1. What qualities do the successful kings share?

2. What qualities are common in less successful kings?

3. To what extent are the qualities of successful medieval kingship the same as those of modern presidency?


How much power a king had depended on a lot of factors. If he came to power at a young age or if he inherited a kingdom that was divided or that had been badly ruled, then his power would be more limited. The amount of power a monarch exercised could also vary during his reign. A successful king would become more powerful but an unsuccessful king could find himself replaced [overthrown] in a rebellion.

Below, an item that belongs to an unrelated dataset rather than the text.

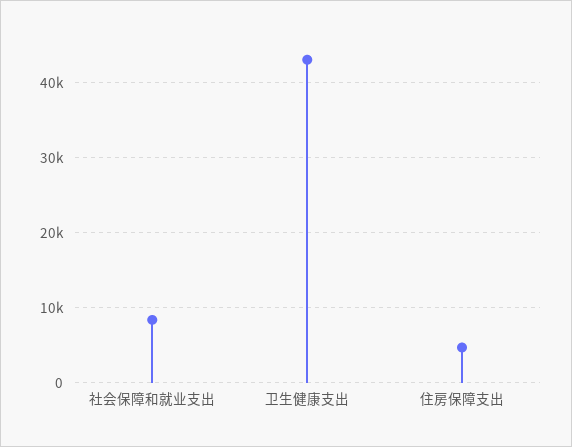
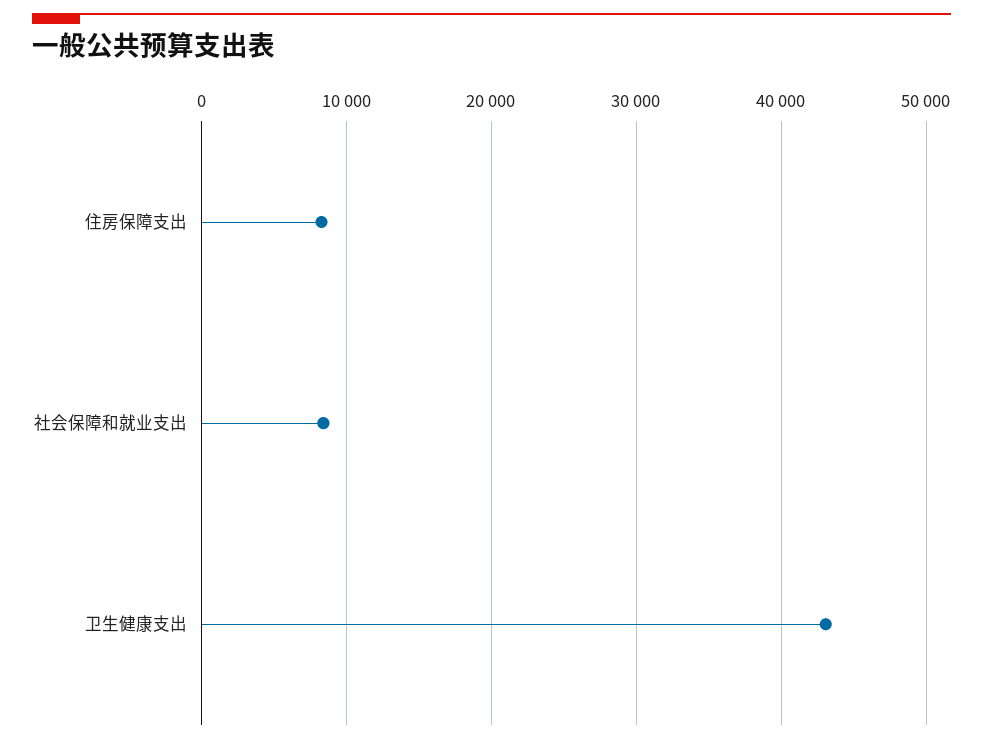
住房保障支出: 5000 -> 8000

So what did it mean to be a good medieval king? Click on the picture to find out more or watch this video, 'How to get ahead at the medieval court'.

Nobles and Knights

In many ways, a medieval monarch had considerably less power than a modern dictator. Although theoretically the monarch had absolute power, in reality the lack of modern communication meant that kings and queens depended on local nobles to do their ruling for them. Other from the King, nobles were the biggest landowners in the country. In return for the land given to them by the king, nobles promised never to go to war against the king and to provide the him with money, soldiers, accommodation, or advice (counsel) when needed. The nobles also included powerful members of the church such as bishops, because the church was one of the most important medieval landowners.

The lord also had vassals who were called knights. Again, in return for fiefs, the vassals made promises, the most important of which was to serve the lord as a soldier of 40-60 days a year. It was the knights as lords of the manor or demesne who really controlled medieval Europe.

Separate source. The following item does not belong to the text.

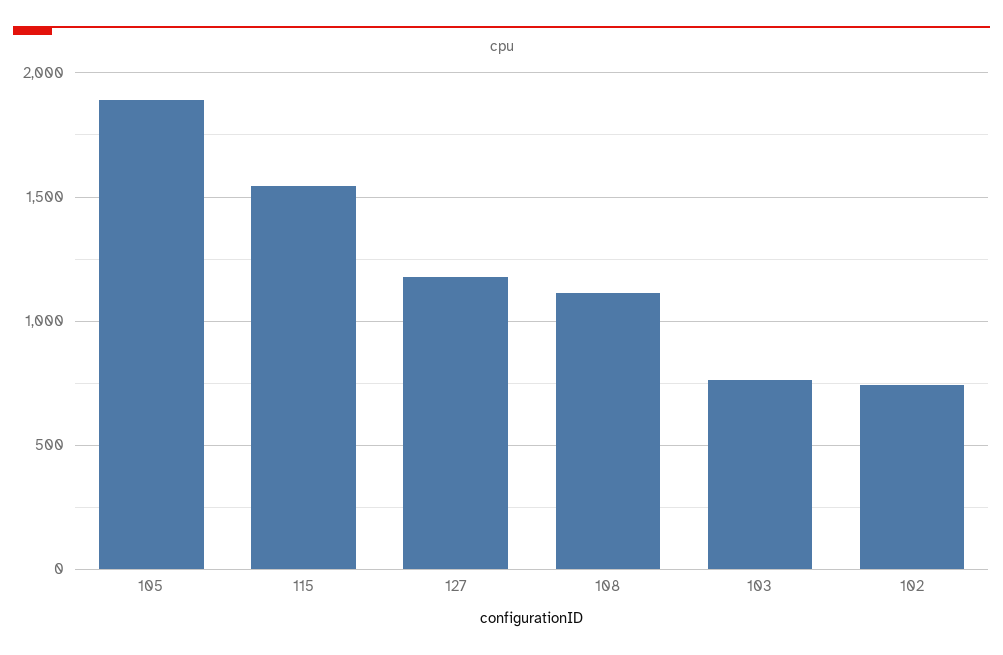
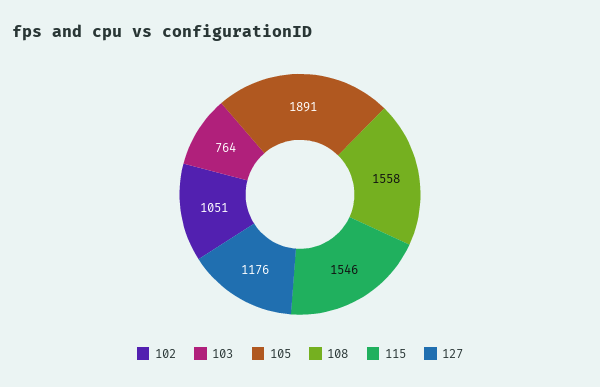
108: 1100 -> 1558
102: 750 -> 1051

Source A - Norman knights depicted in the Bayeux Tapestry

See a full-scale version of this image and more about the Bayeux Tapestry.

A medieval knight was usually a mounted and armoured soldier, often connected with nobility or royalty. This was because the cost of their armour, horses, and weapons was great. When a boy was eight years old he was trained as a page. The boy was usually the son of a knight or of a member of the aristocracy. He spent most of his time strengthening his body, wrestling and riding horses. He also learned how to fight with a spear and a sword. He practiced against a wooden dummy called a quintain. At the age of fifteen or sixteen, a boy became a squire in service to a knight. His duties included dressing the knight in the morning, caring for the knight’s horse, and cleaning the knight’s armour and weapons. He followed the knight to tournaments and assisted his lord on the battlefield. A squire also prepared himself by learning how to handle a sword and lance while wearing 20 kg of armour and riding a horse. When he was about twenty, a squire could become a knight after proving himself worthy. A lord would agree to knight him in a dubbing ceremony. A young man could also become a knight for valour in combat after a battle or sometimes before a battle to help him gain courage. Tournaments were an essential part of military and social life. These "war games" consisted of individual contests (jousts), and group combat. One of the most successful knights of the middle ages was William Marshall.

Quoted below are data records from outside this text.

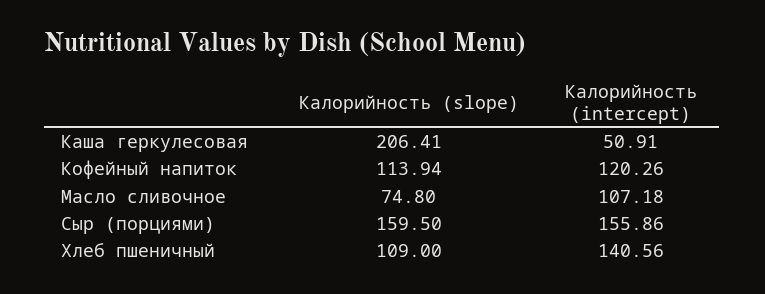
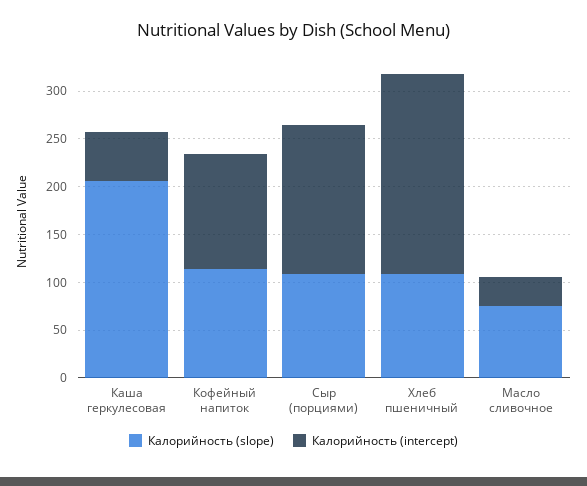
Калорийность (intercept), Масло сливочное: 107.18 -> 30
Калорийность (slope), Сыр (порциями): 159.5 -> 110
Калорийность (intercept), Хлеб пшеничный: 140.56 -> 210

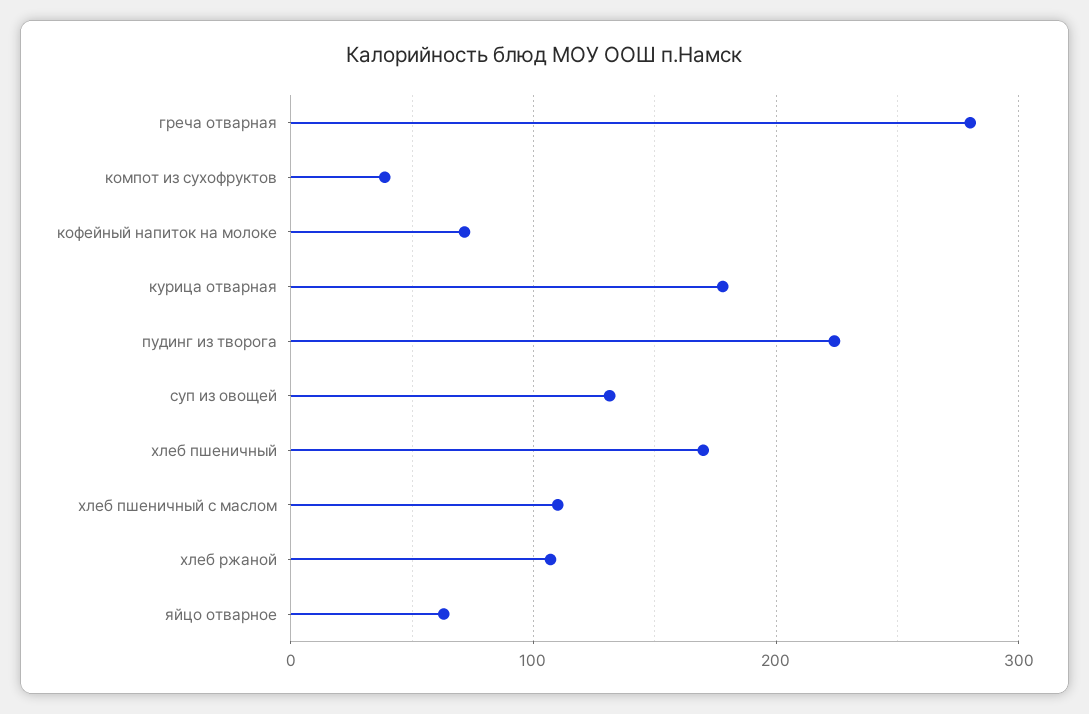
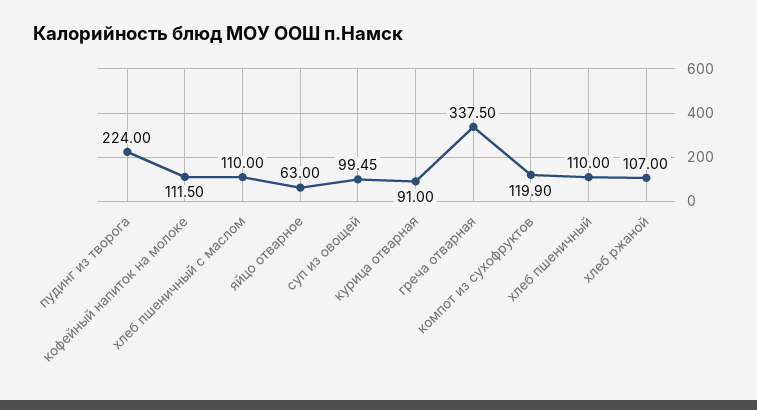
греча отварная: 280 -> 337.5
компот из сухофруктов: 40 -> 119.9
кофейный напиток на молоке: 70 -> 111.5
курица отварная: 180 -> 91
суп из овощей: 130 -> 99.45
хлеб пшеничный: 170 -> 110

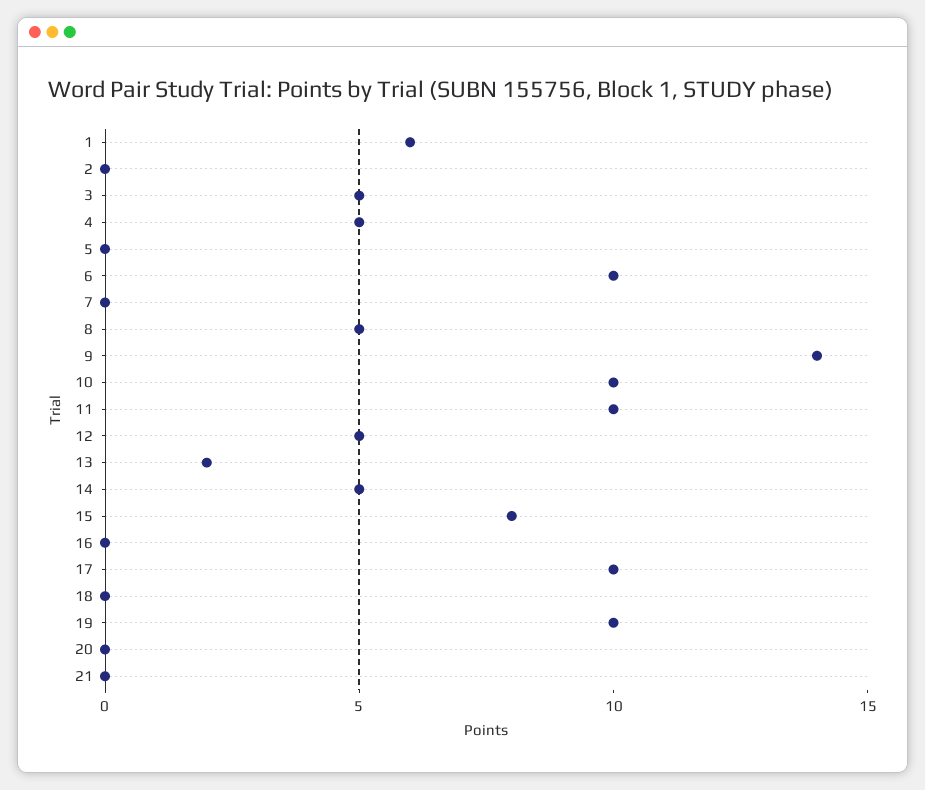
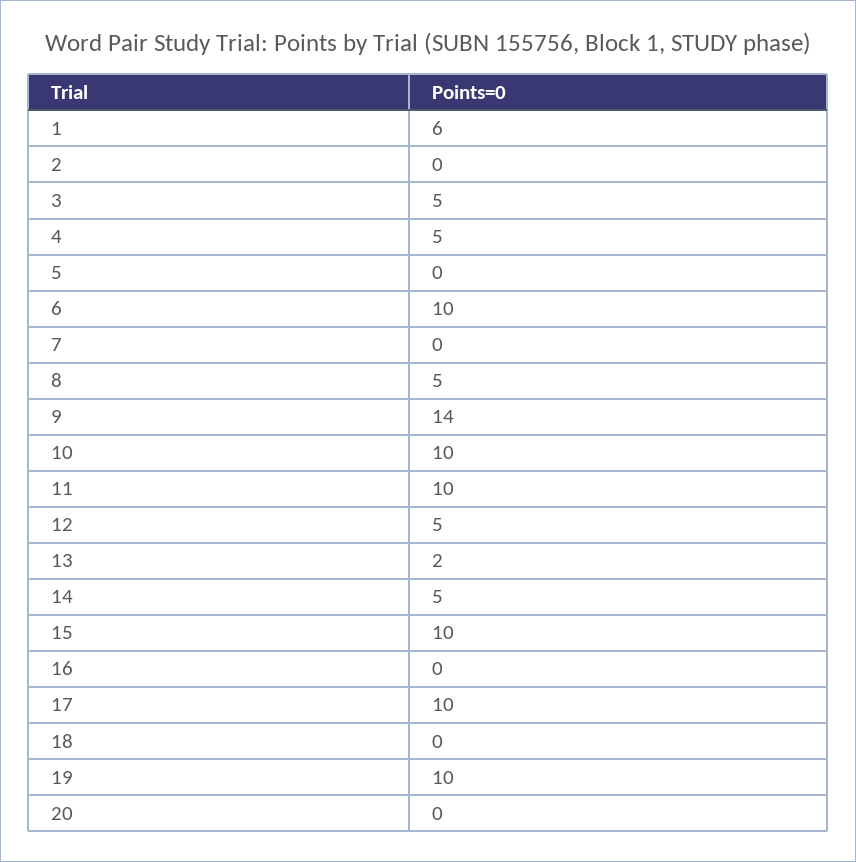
15: 8 -> 10
21: 0 -> none

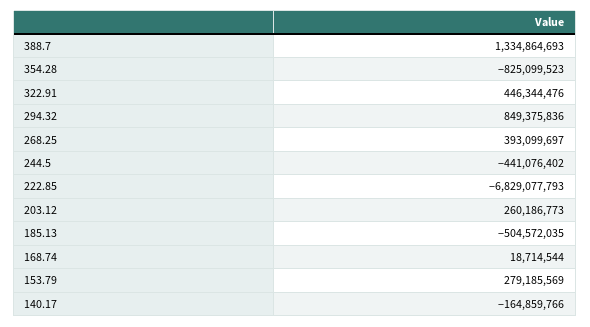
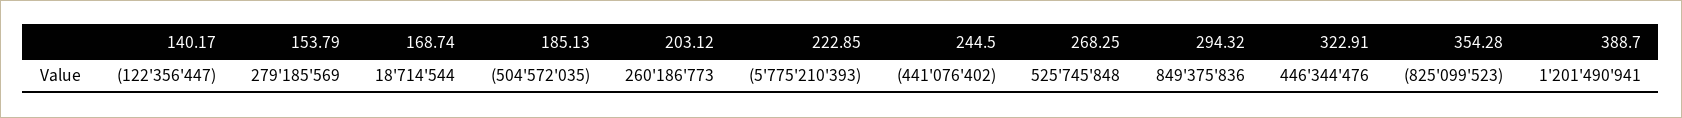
388.7: 1334864693 -> 1201490941
268.25: 393099697 -> 525745848
222.85: -6829077793 -> -5775210393
140.17: -164859766 -> -122356447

Source B - Terry Jones' Medieval Lives  2004 BBC documentary series

More about the series and Terry Jones.

Knights believed in the code of chivalry. They promised to defend the weak, be courteous to all women, be loyal to their king, and serve God at all times. Knights were expected to be humble before others, especially their superiors. However, the very fact that knights were trained as men of war meant that the code was not regularly followed. Even though they came from rich families, many knights were not their families' firstborn. They did not receive an inheritance. Thus they were little more than mercenaries. They plundered villages or cities that they captured, often defiling and destroying churches and other property. When the Pope launched the First Crusade 1095, part of his reasoning was to get rid of the warring knights from Europe.


Activity 3

1. Using a simplified sketch, explain carefully how the feudal system worked. You will be expected to reproduce this in test conditions.

2. Consider the origin, purpose, value and limitations of Sources A and B as evidence about how medieval knights fought on the battlefield.